Here are some more partial observations, overlapping some of the others. The result won't be completely explicit, as there are too many case distinctions for a clean answer, but hopefully at least the outline is right.

The additive structure can be obtained from the Mayer–Vietoris sequence associated to the covering of your mapping torus $Y$ by two cylinders $U$ and $V$ homeomorphic to $T \times (0,1)$, which on rearrangement will yield (the cohomological analogue of) the result quoted from Hatcher.

The map $H^1(U) \oplus H^1(V) \to H^1(U \cap V)$ is given by $f\colon (a,b) \mapsto (\varphi(b)-a,b-a)$, if we identify $H^1$ of all the solid tori in sight with $\mathbb Z^2$. The contribution of this kernel to $H^1(Y)$ is given by pairs $(a,b)$ with $a = b = \varphi(b)$; in any event, this summand is free abelian. There is another $\mathbb Z$ summand arising as the cokernel of $\delta\colon H^0(U \cap V) \to H^1(Y)$.

The map $H^2(U) \oplus H^2(V) \to H^2(U \cap V)$ is similarly given by $g\colon (m,n) \mapsto (\det(\varphi)n-m,n-m)$ if we identify $H^2$ of each solid torus with $\mathbb Z$. Thus $H^3(Y) = \mathrm{im}\, \delta$ is $\mathbb Z$ if $\det \varphi = 1$ and $\mathbb Z / 2\mathbb Z$ if $\det \varphi = -1$.

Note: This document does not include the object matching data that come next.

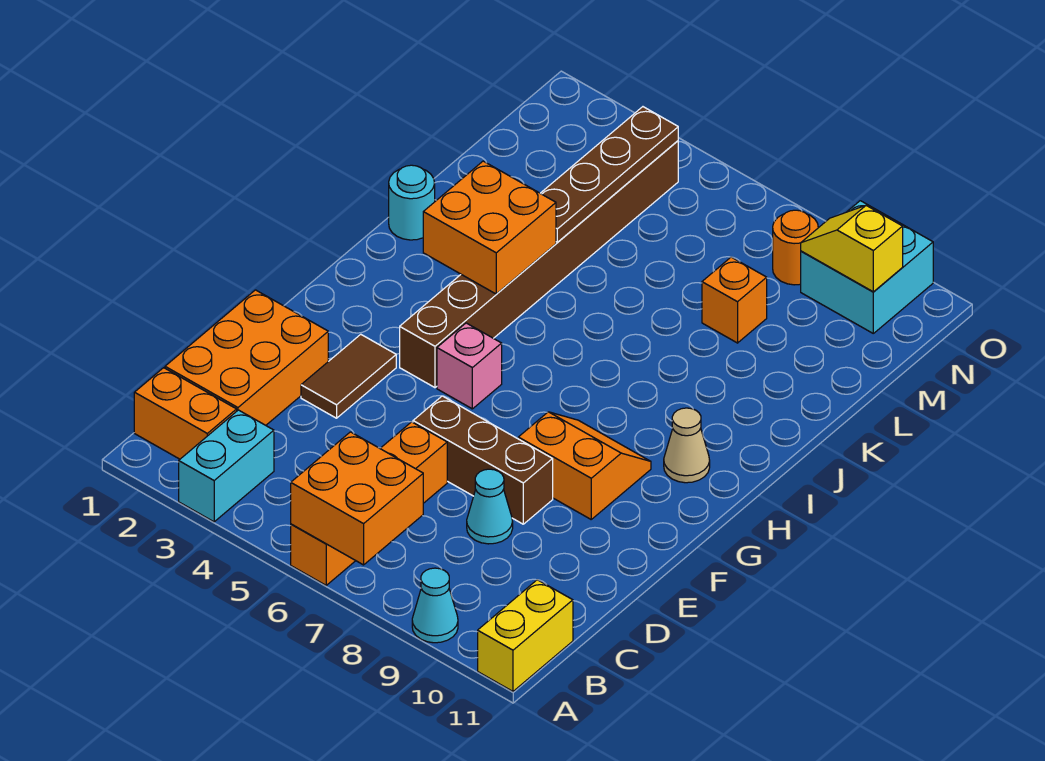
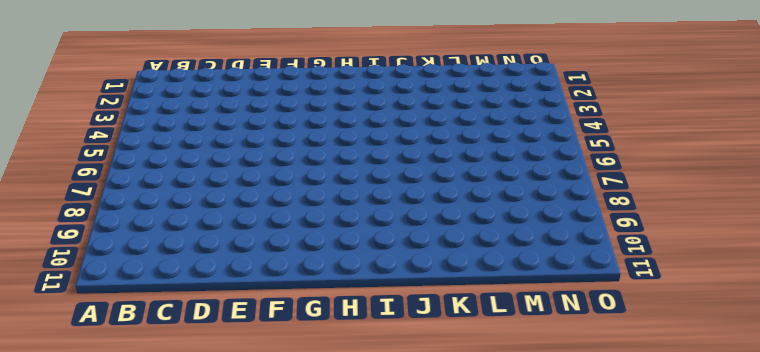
none -> cyan brick A3:B3 level 1
none -> orange brick A6:D6 level 1
none -> cyan cone A9 level 1

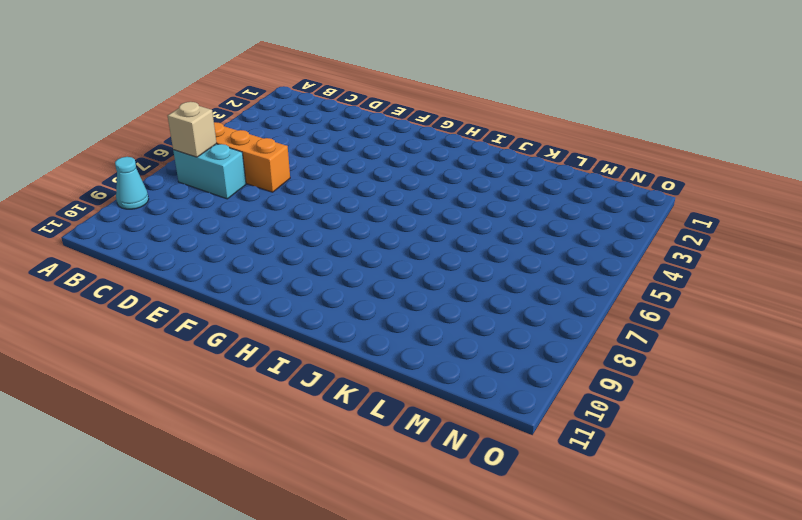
cyan brick B7:C7 level 1 -> cyan brick A3:B3 level 1
tan brick B7 level 2 -> orange brick A6:B7 level 2
none -> yellow brick A11:B11 level 1
none -> orange brick B1:B2 level 1
none -> orange brick C1:E2 level 1

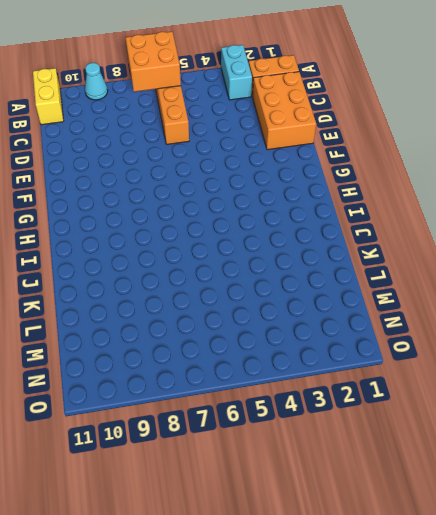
none -> cyan cone D8 level 1
none -> brown tile E3:F3 level 1
none -> brown brick E6:E8 level 1

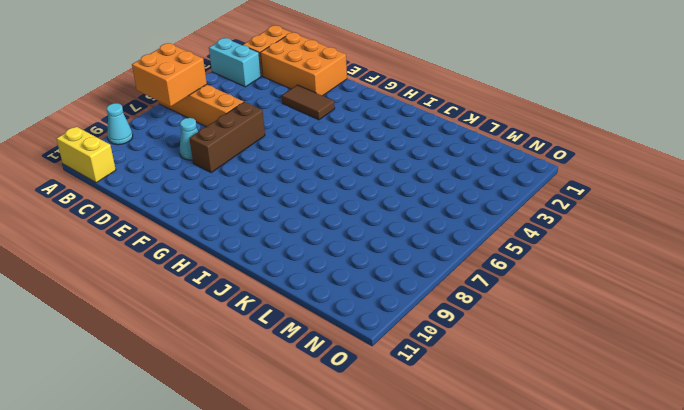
none -> orange slope F8:G9 level 1 top F
none -> brown brick G4:N4 level 1
none -> pink brick G5 level 1

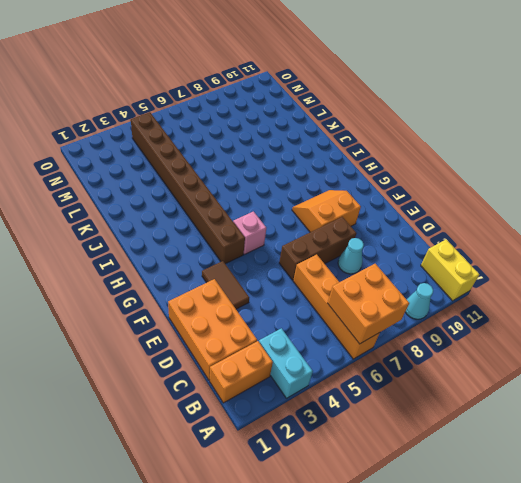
none -> tan cone H10 level 1
none -> cyan round brick J1 level 1
none -> orange brick L8 level 1

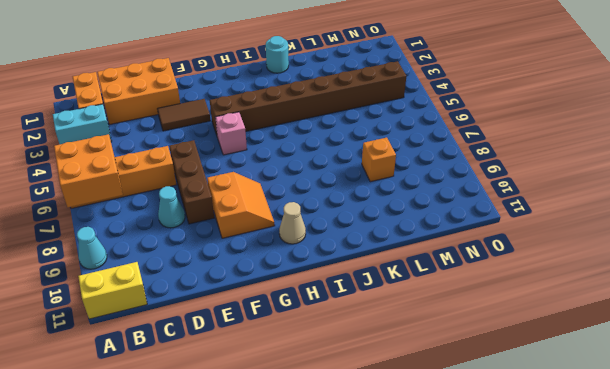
none -> orange round brick N8 level 1
none -> cyan brick N9:O10 level 1
none -> orange brick I3:J4 level 2

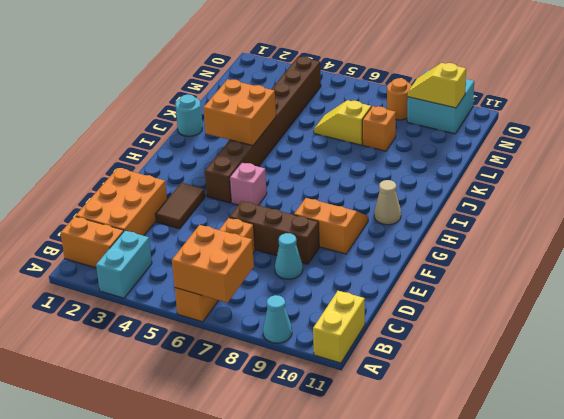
yellow slope L6:L7 level 1 top 7 -> none
none -> brown plate K4:N4 level 2

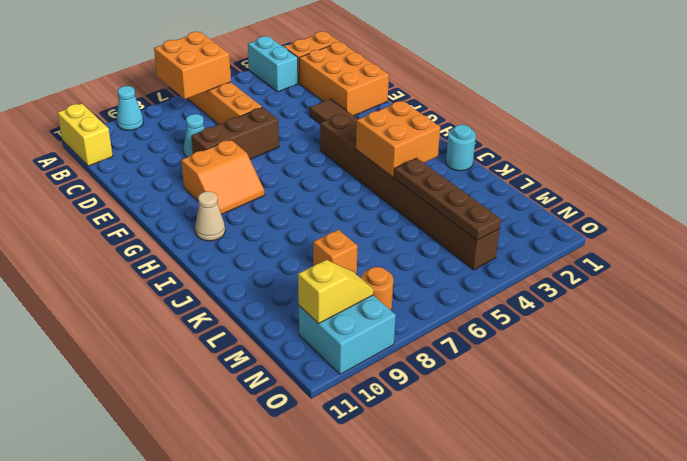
none -> pink brick G5 level 1

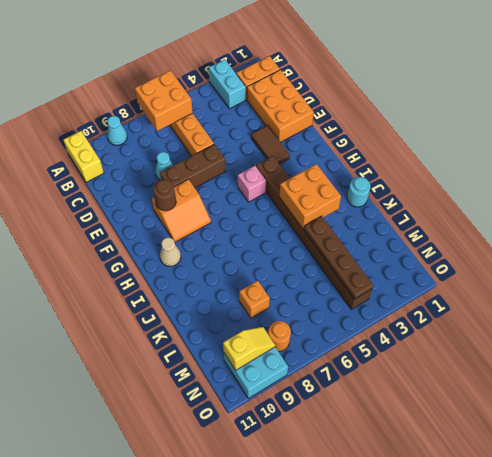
brown round brick F9 level 2 -> none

Now $H^2(Y)$ fits into a short exact sequence

$$0 \to \mathrm{coker}\, f \to H^2(Y) \to \ker g \to 0.$$

As $\ker g$ is free abelian (either $\mathbb Z$ or $0$ depending on the sign of $\det g$, this sequence will split, with all torsion coming from $\mathrm{coker}\, f$.

The product $H^2(Y) \times H^1(Y) \to H^3(Y)$ will be determined on the free summands by Poincar'e duality if $\det \varphi = 1$. The product of any element with an element $\delta a$ of $\mathrm{im}\,\delta \leq H^1(Y)$ will also be determined by $b \smile \delta a = \delta (b \cdot a)$, where the action of $H^*(Y)$ on $H^*(U \cap V)$ is by restriction followed by cup product (I may be getting the left- vs. right-sidedness wrong—otherwise one picks up a sign—but the Mayer--Vietoris connecting map is, in general, $H^*(Y)$-linear, for $Y$ the covered space.). The same reasoning also covers products with an element of the image of $g$.

I think these considerations together determine most of the product structure, although they do not say anything about $H^1 \times H^2$ on the free parts arising from $\ker f$ and $\ker g$, if $Y$ is nonorientable, nor much about $\ker f \times \ker f$. It might be worth working out a specific example or two to see how bad the remaining ambiguities are.